** Begin Supplied text **

Thursday, May 28, 2015

Final Exam Topics

The last class of the semester will be final exam day.

The final exam will cover material from the entire course.

Students should bring questions and their notes to class on Monday, June 1st for the semester review class.

Topics on the final will include:

Vocabulary such as: supply; demand; cost; return on investment; producer, consumer; mortgage; compound interest; marginal cost; opportunity cost

Supply & Demand

Supply & Demand in the labor market

Inflation

Marginal Cost / supply / cost / profit and other aspects of production in micro-economics

Taxes / Tax Policy 

Fiscal Policy

Financial Choices

Thursday / Friday 28 / 29 May

Classes took the Financial Choices Unit Test today.

Wednesday, May 27, 2015

Tuesday / Wednesday 26 / 27

Class continued examining how a mortgage works as a way to accumulate wealth.

The class practiced analyzing the ROI for a house purchase.

Next the class made a brief study of insurance "the bet you hope to lose."

The class was given the following list of topics for the unit exam which will be next class period.

Banking
Banks for profit
Credit Unions are not for profit

Check Book
Ledger use
balancing
available balance
writing a check
credit cards vs. debit cards

Budgeting
General knowledge of suggested percentages

Credit / Credit History / Credit Score
Good credit can save you money
bad credit will cost you money
use credit wisely

Mortgage
Calculating ROI
Opportunity Costs
Profit

Insurance
Collision v. Liability
Deductible and Co-insurance
Life insurance
benificiary

Tuesday, May 26, 2015

Thursday / Friday 21 / 22 May

Class finished out study of credit and credit ratings and heard that one of the most important things experts say to do to protect your financial future is to have three to six months expenses on hand (unfortunately, most Americans have about zero months on hand).

We began analyzing the benefits and cost of buying a home. We listened to a podcast describing a new normal in which renting may not be less expensive than owning.

The following graph illustrates some of the costs, ROI, and opportunity costs of a mortgage over ten years:


Next class will focus on mortgages (and insurance); there will be a unit test on Thursday / Friday.

The final exam will be on the last day of class.

** End Supplied text **

→ **What to work on**:
1: Rewrite the economics class posts starting at "Tuesday, May 26, 2015" and ending at "months on hand).", putting "credit scores" in place of "credit ratings".
2: Write the next part of the economics class posts, picking up after their final sentence.

** Begin Given entries **

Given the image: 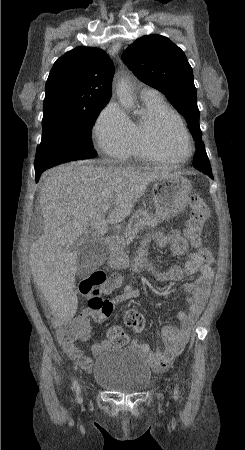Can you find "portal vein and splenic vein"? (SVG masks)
I'll return each mask as SVG.
<instances>
[{"label": "portal vein and splenic vein", "instance_id": "obj_1", "mask_svg": "<svg viewBox=\"0 0 245 450\" xmlns=\"http://www.w3.org/2000/svg\"><path fill=\"white\" fill-rule=\"evenodd\" d=\"M109 211H110V206H108V205L103 206V208H102V212L103 213H106V212H109Z\"/></svg>", "mask_w": 245, "mask_h": 450}]
</instances>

** End Given entries **

→ **Responses**:
1:
Tuesday, May 26, 2015

Thursday / Friday 21 / 22 May

Class finished out study of credit and credit scores and heard that one of the most important things experts say to do to protect your financial future is to have three to six months expenses on hand (unfortunately, most Americans have about zero months on hand).

2:
Tuesday, May 19, 2015

Tuesday / Wednesday May 19 / May 20

This link can be used to get a broad estimate of your credit score: http://www.myfico.com/fico-credit-score-range-estimator/  You can also Google-it with "free estimate for credit score"

Monday, May 18, 2015

Monday, 18 May

Class listened to the (a bit goofy) podcast about the similarities and differences among banks, credit unions, and thrifts.

Then the class did a scavenger hunt quiz on credit. Students who missed this quiz must make it up during tutorial this week or next.


Friday, May 15, 2015

Thursday / Friday May 14 / 15

Class focused on budgets and the budgeting process.

Students read and discussed "Custom Budgeting for Young Adults".

Students practiced analyzing personal budgets.

Students were taught about "withholding;" "the link between a W-2 and withholding; and the importance of correctly calculating withholding to avoid tax liability.


Wednesday, May 13, 2015

Tuesday / Wednesday 12 / 13 May

Class worked through several lessons that help students understands the goals of the next unit:

"Making Personal Financial Decisions"
The unit will focus on the following concepts and skills:


CONCEPTS

Budgeting
Banking
Credit
Saving
Investing
Insurance

SKILLS

Budgeting
Reconciling
Graphing and analyzing compounding interest and growth
Calculating Return on Investment (ROI)

The class was given the following initial vocabulary list and some information about some of the first words:
VOCABULARY
Budget: A financial plan; includes income and expenses.

Bank Accounts: “Places” that hold money. Checking and savings are the main kinds. Checking accounts are used for money you plan to use soon; savings accounts are usually better for money you won’t need immediately (this month or next month).
  
Cash flow: The balance of money into and out of an account or set of accounts.

Balance: How much money remains in an account.

Available Balance: How much money that remains in an account that you can use (Banks will often put a “hold” on a new deposit, and you can not write a check, withdraw cash, or use a debit card for the amount on “hold” / “not available”).

Debit Cards: A card that when used to make a purchase immediately withdraws money from the account to which it is linked (like writing a check).

Credit

Credit Line

Insurance

Next the class looked at the format of a check, how to write a check, and how to endorse a check.

The class then worked on the skills of entering financial transactions into a personal ledger, and began examining how a ledger can provide data for making financial decisions:


Monday, May 11, 2015

Monday, 11 May

Students turned in the Fiscal Policy Posters by giving a one to three sentence statement about the topic and conclusion of their poster.

Students received a grade print out; students are to bring the print out, signed by a parent to next class.

Students were reminded about the resume requirement for graduation; resumes should be turned in with an attached rubric next class.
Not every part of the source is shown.